**Source text:**
━━━━━━

Tuesdays and Thursdays are my anchor days in-office, perfect for stakeholder alignment, team coaching, collaboration-heavy sessions, and high-visibility discussions. On Mondays, Wednesdays and Fridays, the team works from home, giving me space for strategic work, priority-setting, and synthesis.
Essentially, this hybrid model allows me to shift into the right gear to maximize my time and energy around my personality.
Shifting Into ENTJ Gear for Collaboration
My in-office days need to be high-energy, people-first, and outward-facing. The problem is that I often wake up in “INTJ gear” on a Tuesday or Thursday. If I just go with my default state, I risk wasting the day, so I developed a framework to deliberately shift into ENTJ gear.
1. Morning Activation Ritual
Energy sets the tone. This ritual primes my nervous system and shifts me into a forward-moving, engaged ENTJ gear:
- Hydration: Opinions differ here, but a couple of glasses of water before leaving home makes a surprisingly big difference for me.
- Movement: My train commute counts as a micro-workout: walking to and from the station gives me movement, regardless of the weather.
- Mental Jumpstart: On the ride, I cue up high-energy music (good morning Bassdrive.com) or a provocative podcast.
2. Mental Anchoring
Once I’m activated, I set a clear intention for the day. This isn’t abstract—it’s priming my brain to “show up as the leader” before I physically enter the space, and is surprisingly effective:
- Set Priorities: While I’m riding the train, I write down my top three external priorities for the day—usually important conversations, team coaching moments, or important decisions.
- Visualize Arrival: I visualize the first 30 minutes of walking into the office: how I want to greet people, where I want to bring energy, and which discussions matter most.
3. Social Warm-Up
Before I arrive at the office, I intentionally initiate one small interaction on Slack:
- Ping a Peer: Reach out about a topic I want to discuss.
- Acknowledge Wins: Send a quick note celebrating a recent win.
- Set Touchpoints: Schedule a quick check-in that creates an early collaboration hook.
4. Structuring the Day for ENTJ Energy
Throughout the day, I protect my energy and presence so I can engage meaningfully in every interaction:
- Sit where collaboration happens: Even physical placement matters; being near people keeps me externally engaged.
- Front-load high-impact conversations: I schedule strategic meetings or coaching sessions in the morning, when my energy is highest.
- Minimize deep-work triggers: I avoid starting the day with systems mapping or strategy docs, as these tasks can instantly shift me back into INTJ gear.

━━━━━━

(Data entries)
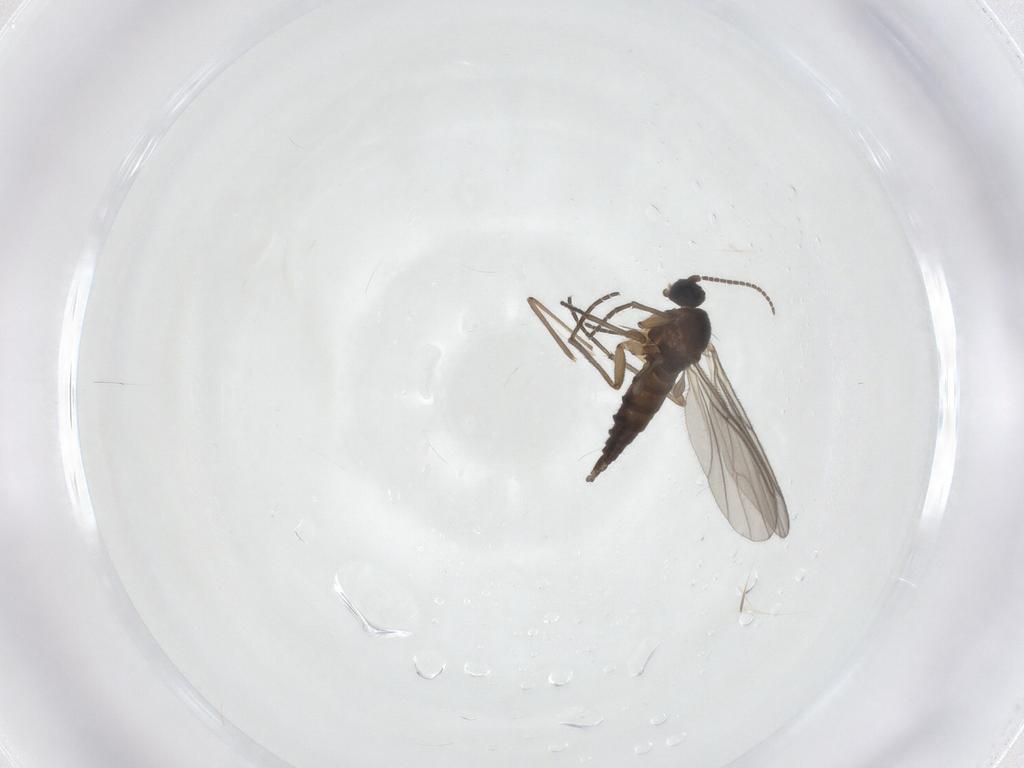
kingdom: Animalia
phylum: Arthropoda
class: Insecta
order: Diptera
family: Sciaridae
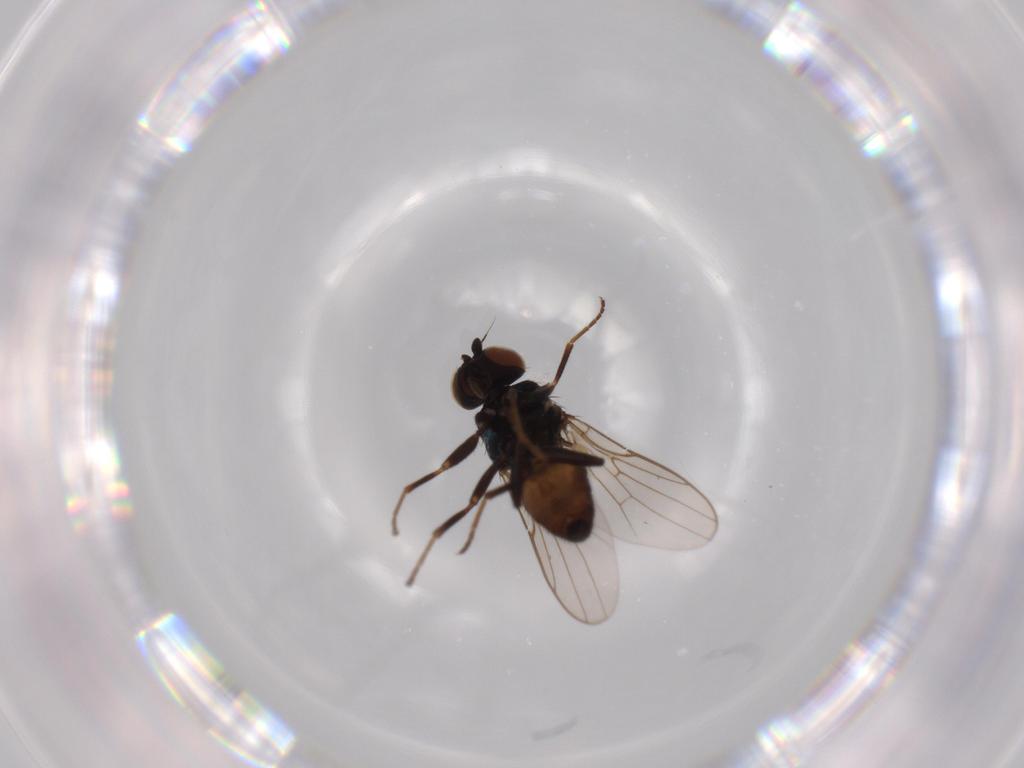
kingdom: Animalia
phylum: Arthropoda
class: Insecta
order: Diptera
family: Chloropidae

━━━━━━

**Request A:** In the piece on hybrid work, on which days does the team work from home?
**Request B:** List every kind of work that the piece on hybrid work says the in-office anchor days are suited for.
**Request C:** Carry on the piece on hybrid work from its final sentence.

**Result A:** Mondays, Wednesdays and Fridays.

**Result B:** Stakeholder alignment, team coaching, collaboration-heavy sessions, and high-visibility discussions.

**Result C:**
Shifting Into INTJ Gear for Deep Work
Just as I prime ENTJ gear for in-office days, I protect INTJ gear for work-from-home days. Those are my windows for:
- Long-range strategy: Defining multi-quarter design priorities while adapting to shifting needs and cross-team dependencies.
- Systems thinking: Refining design processes, frameworks, and scalability models.
- Reflection and integration: Connecting dots across product, design, and business to inform future decisions.
I treat these days as sacred. Meetings are limited and I carve out large, uninterrupted blocks for deep work.
This separation creates a healthy rhythm: ENTJ days for alignment and influence, INTJ days for strategy and foresight. That balance keeps me effective and energized.
Shifting Smoothly: Picking the Right Gear at the Right Time
Even with the best planning, energy dips are inevitable. Over time, I’ve developed micro-resets I use to stay aligned with the gear I need to be in:
- Feeling drained midday → Step outside, breathe, and recenter for 10 minutes.
- Retreating into headphones → Spark a quick casual chat at the coffee machine.
- Losing focus in ENTJ gear → Re-anchor on the top three priorities for the day.
- Mental overload in INTJ gear → Take a short walk, clear inputs, and restart the deep-work block.
These small adjustments compound. I don’t need perfection; I just need awareness and the ability to shift gears quickly.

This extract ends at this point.